━━━ Document excerpt ━━━
Mayor of Frostburg, Maryland
- In office 1994–2002
- Succeeded by: James Cotton

Member of the Maryland Senate from the 1st district
- In office 1983 – January 9, 1991
- Preceded by: Edward J. Mason
- Succeeded by: John J. Hafer

Personal details
- Born: May 28, 1945 (age 81) Washington, D.C., U.S.
- Party: Republican

= John N. Bambacus =

American politician

John N. Bambacus (born May 28, 1945) is an American politician, and represented District 1 in the Maryland Senate, which covers Garrett, Allegany, and Washington Counties.

==Education==
Bambacus attended Montgomery Junior College, then Frostburg State College where he got his B.S. in 1970. In 1972, he received his M.S. degree from West Virginia University. Finally, he was a PhD candidate at the University of Maryland from 1972 until 1975.
━━━
» **Directions**:
• A. Render this sentence from the Bambacus profile in Spanish: "In 1972, he received his M.S. degree from West Virginia University."
• B. Reproduce word for word the passage of the Bambacus profile that runs from "Personal details" up to and including "and Washington Counties.".
Work only from the Bambacus profile above.
━━━ Records provided ━━━
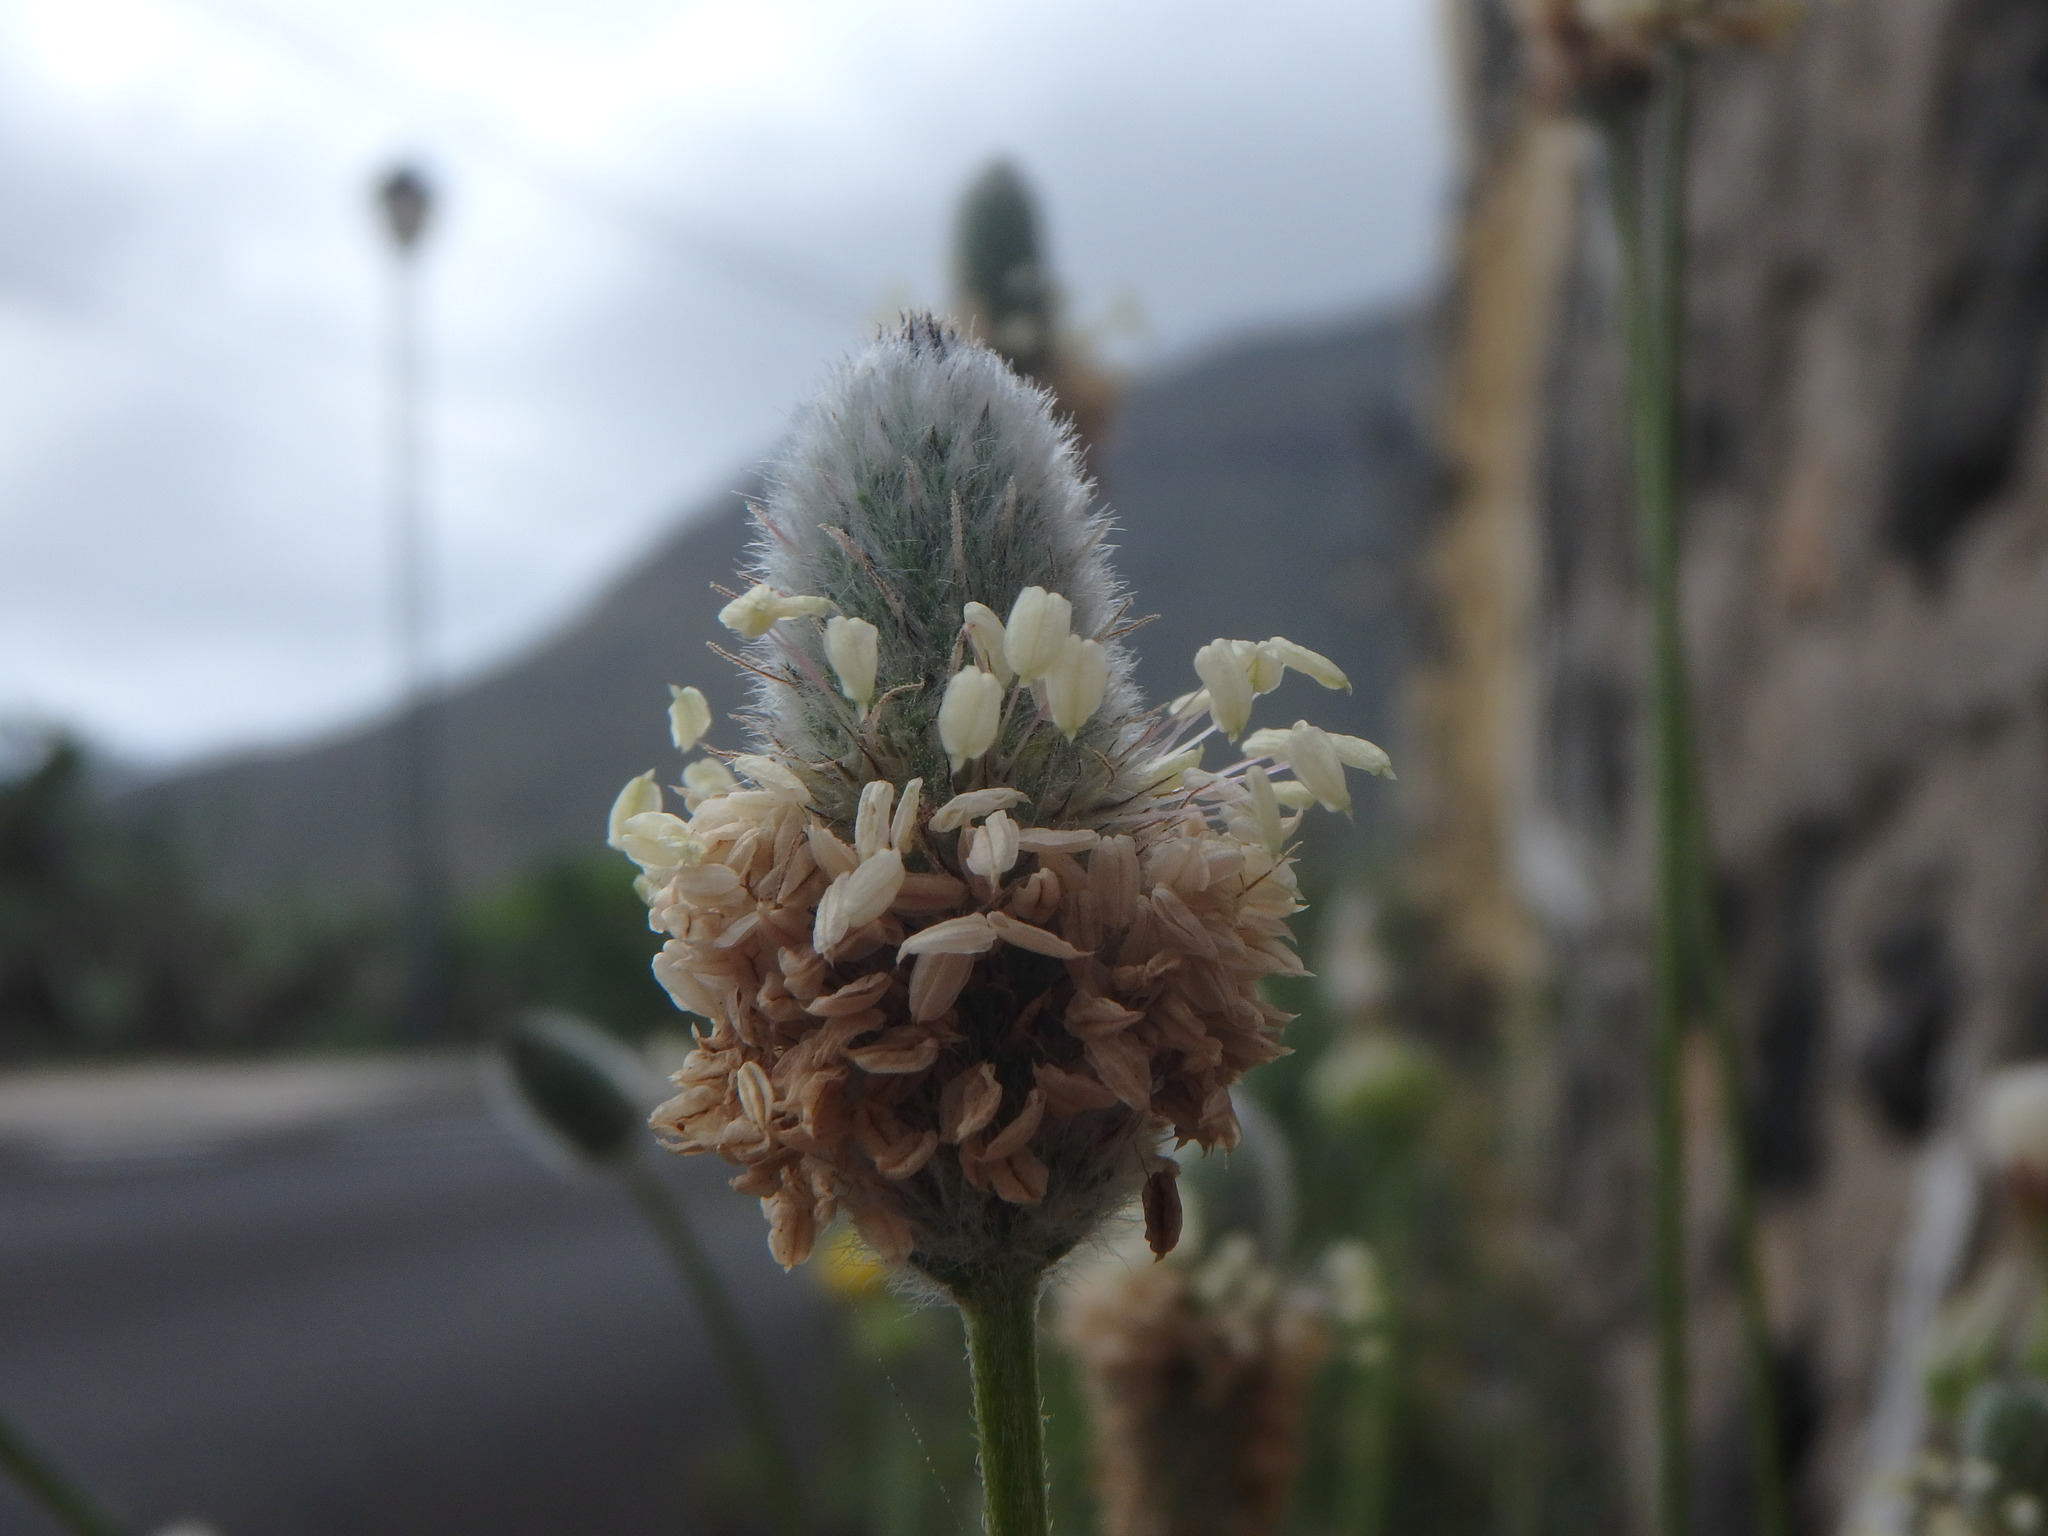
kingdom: Plantae
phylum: Tracheophyta
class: Magnoliopsida
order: Lamiales
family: Plantaginaceae
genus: Plantago
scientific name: Plantago lagopus
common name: Hare-foot plantain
━━━
» **Answers for this exercise**:
• A. En 1972, recibió su maestría (M.S.) de la Universidad de Virginia Occidental.

• B.
Personal details
- Born: May 28, 1945 (age 81) Washington, D.C., U.S.
- Party: Republican

= John N. Bambacus =

American politician

John N. Bambacus (born May 28, 1945) is an American politician, and represented District 1 in the Maryland Senate, which covers Garrett, Allegany, and Washington Counties.